I still do not believe in a sustained bearish trend for the pound, but now everything depends not on economic indicators, Trump's trade policy, or central banks' monetary policy, but on the duration, scale, and consequences of the war in the Middle East. In recent weeks, the market had shifted toward expectations of de-escalation, but recent news suggests that a full ceasefire is still far away, and the conflict could resume at any moment. In that case, the bears' advantage could strengthen further.

Economic calendar for the US and the UK:

  • US – Change in ADP employment (12:15 UTC).

On May 6, the economic calendar contains only one entry that cannot be considered a major US labor market indicator. The impact of the news background on market sentiment on Wednesday may be very weak.

• **Information given**

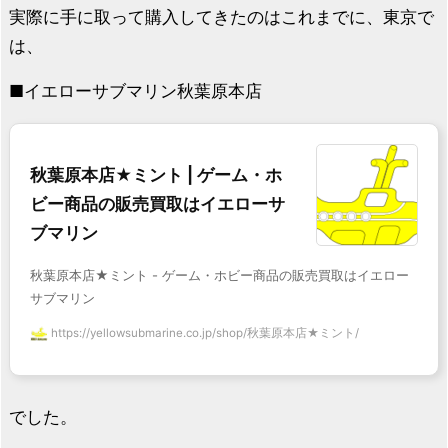
実際に手に取って購入してきたのはこれまでに、東京で
は、
■イエローサブマリン秋葉原本店
秋葉原本店★ミント | ゲーム・ホ
ビー商品の販売買取はイエローサ
ブマリン
秋葉原本店★ミント - ゲーム・ホビー商品の販売買取はイエロー
サブマリン
https://yellowsubmarine.co.jp/shop/秋葉原本店★ミント/
でした。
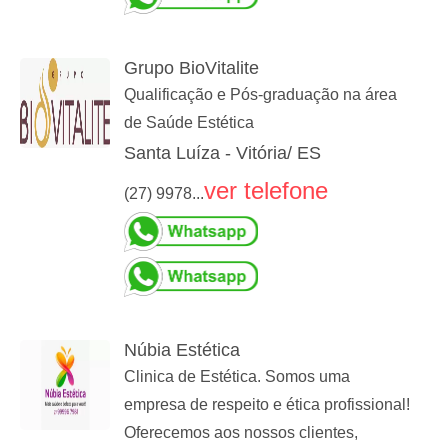
Grupo BioVitalite
Qualificação e Pós-graduação na área
de Saúde Estética
Santa Luíza - Vitória/ ES
ver telefone
(27) 9978...
Núbia Estética
Clinica de Estética. Somos uma
empresa de respeito e ética profissional!
Oferecemos aos nossos clientes,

• **Work request 1**
In the pound commentary, at what time is the US change in ADP employment scheduled?
• **Work request 2**
Extend the pound commentary with the next few sentences, starting after its final line.
The rows that accompany this page are not required for anything that follows.

• **Your response 1**
12:15 UTC.

• **Your response 2**
GBP/USD forecast and trading advice:

Selling the pair is possible today if there is a rebound on the hourly chart from the 1.3596–1.3620 level, with a target of 1.3526–1.3539. Buying opportunities were available on a rebound from the 1.3513–1.3539 level with a target of 1.3596–1.3620. The target has been reached. New buying positions can be considered if the price closes above the 1.3611–1.3620 level, with a target of 1.3700.

Fibonacci levels are built from 1.3866–1.3158 on the hourly chart and from 1.3012–1.3868 on the 4-hour chart.